Maniac On prend un zeste de Gorillaz, avec voix traînante, on y ajoute des giclées de synthés seventies (genre François de Roubaix), une pincée de guitare butineuse à la Django, comme étonnée d’être là. Et on touille...

Newbop Tout simplement parce que new et bop à la fois. Scat voltigeur et pied ferme, avec beak à répétition, comme pour poser le pas, histoire de mieux repartir. Et pour clore le chapitre, une guitare tricoteuse.

Panic ! Ca commence avec un dialogue angoissant de film de science fiction. Toujours le tempo, mais un environnement plus minimal, comprimé, avec refrain comme aspiré. Finalement, pas de panique, on arrive au bout.

Pirates Guitare d’intro à la Django, mais on part vite vers d’autres contrées, surprenantes. Traitement du son expérimental. La trompette revient au jazz, les harmonies vocales s’en éloignent. Un grand écart plein de charme.

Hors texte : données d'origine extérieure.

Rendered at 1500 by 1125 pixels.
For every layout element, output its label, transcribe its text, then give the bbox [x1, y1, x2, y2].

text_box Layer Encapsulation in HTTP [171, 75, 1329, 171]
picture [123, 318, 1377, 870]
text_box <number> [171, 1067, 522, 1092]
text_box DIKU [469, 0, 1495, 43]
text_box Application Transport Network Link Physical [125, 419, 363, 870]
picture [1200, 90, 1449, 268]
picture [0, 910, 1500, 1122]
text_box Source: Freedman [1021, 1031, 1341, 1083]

Queens Lazy beat, mais la paresse n’est qu’apparente. On est au fond du temps, le traitement dub et la voix de Colotis, loin derrière, donne à ce thème down tempo un air encore plus atmosphérique, perdu dans les brumes...

Rock it for me Tiens, du rockabilly, ce cousin campagnard (bâtard ?) du swing... Les années 30 fraient avec les fifties. Mais ça, c’est du passé. Comme quoi au 21° siècle, ces genres apparemment lointains peuvent cohabiter, avec écho garanti.

Sydney Pour clore la visite, une valse iconoclaste : la voix de Cyril-Aimée est glamour à souhait, avec en soutien, un chœur moiré et un final joliment chaloupé. Caravan Palace vous tire sa révérence.

Il ne vous reste plus qu’à vous accrocher au... Caravan. Le monde à l’envers, c’est salutaire.